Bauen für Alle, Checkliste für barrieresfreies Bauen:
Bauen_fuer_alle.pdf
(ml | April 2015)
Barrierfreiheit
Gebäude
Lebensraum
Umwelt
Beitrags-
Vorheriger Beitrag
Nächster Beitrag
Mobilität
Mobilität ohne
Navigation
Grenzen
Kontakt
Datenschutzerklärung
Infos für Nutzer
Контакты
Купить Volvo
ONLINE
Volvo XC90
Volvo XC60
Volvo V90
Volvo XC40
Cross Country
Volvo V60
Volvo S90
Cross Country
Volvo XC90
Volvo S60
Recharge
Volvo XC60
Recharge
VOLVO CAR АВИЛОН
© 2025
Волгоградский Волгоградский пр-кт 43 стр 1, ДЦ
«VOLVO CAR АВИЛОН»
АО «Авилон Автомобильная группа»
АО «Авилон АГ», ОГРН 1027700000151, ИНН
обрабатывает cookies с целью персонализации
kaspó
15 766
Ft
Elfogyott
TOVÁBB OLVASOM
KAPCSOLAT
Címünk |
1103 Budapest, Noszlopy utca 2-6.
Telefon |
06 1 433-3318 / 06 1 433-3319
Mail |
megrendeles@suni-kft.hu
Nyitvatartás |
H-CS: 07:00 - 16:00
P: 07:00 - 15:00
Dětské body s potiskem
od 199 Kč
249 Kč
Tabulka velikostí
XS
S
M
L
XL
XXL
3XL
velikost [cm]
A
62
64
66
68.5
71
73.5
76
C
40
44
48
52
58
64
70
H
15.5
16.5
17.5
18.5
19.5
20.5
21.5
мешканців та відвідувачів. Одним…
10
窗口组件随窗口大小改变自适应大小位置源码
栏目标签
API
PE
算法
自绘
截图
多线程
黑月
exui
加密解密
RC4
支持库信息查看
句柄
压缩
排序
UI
┄┄┄┄┄┄
→ **WHAT YOU HAVE TO DO**
An exact copy of the lines from the one with "P: 07:00 - 15:00" through the last line of the listing is the whole answer.

→ **ANSWER BOX**
P: 07:00 - 15:00
Dětské body s potiskem
od 199 Kč
249 Kč
Tabulka velikostí
XS
S
M
L
XL
XXL
3XL
velikost [cm]
A
62
64
66
68.5
71
73.5
76
C
40
44
48
52
58
64
70
H
15.5
16.5
17.5
18.5
19.5
20.5
21.5
мешканців та відвідувачів. Одним…
10
窗口组件随窗口大小改变自适应大小位置源码
栏目标签
API
PE
算法
自绘
截图
多线程
黑月
exui
加密解密
RC4
支持库信息查看
句柄
压缩
排序
UI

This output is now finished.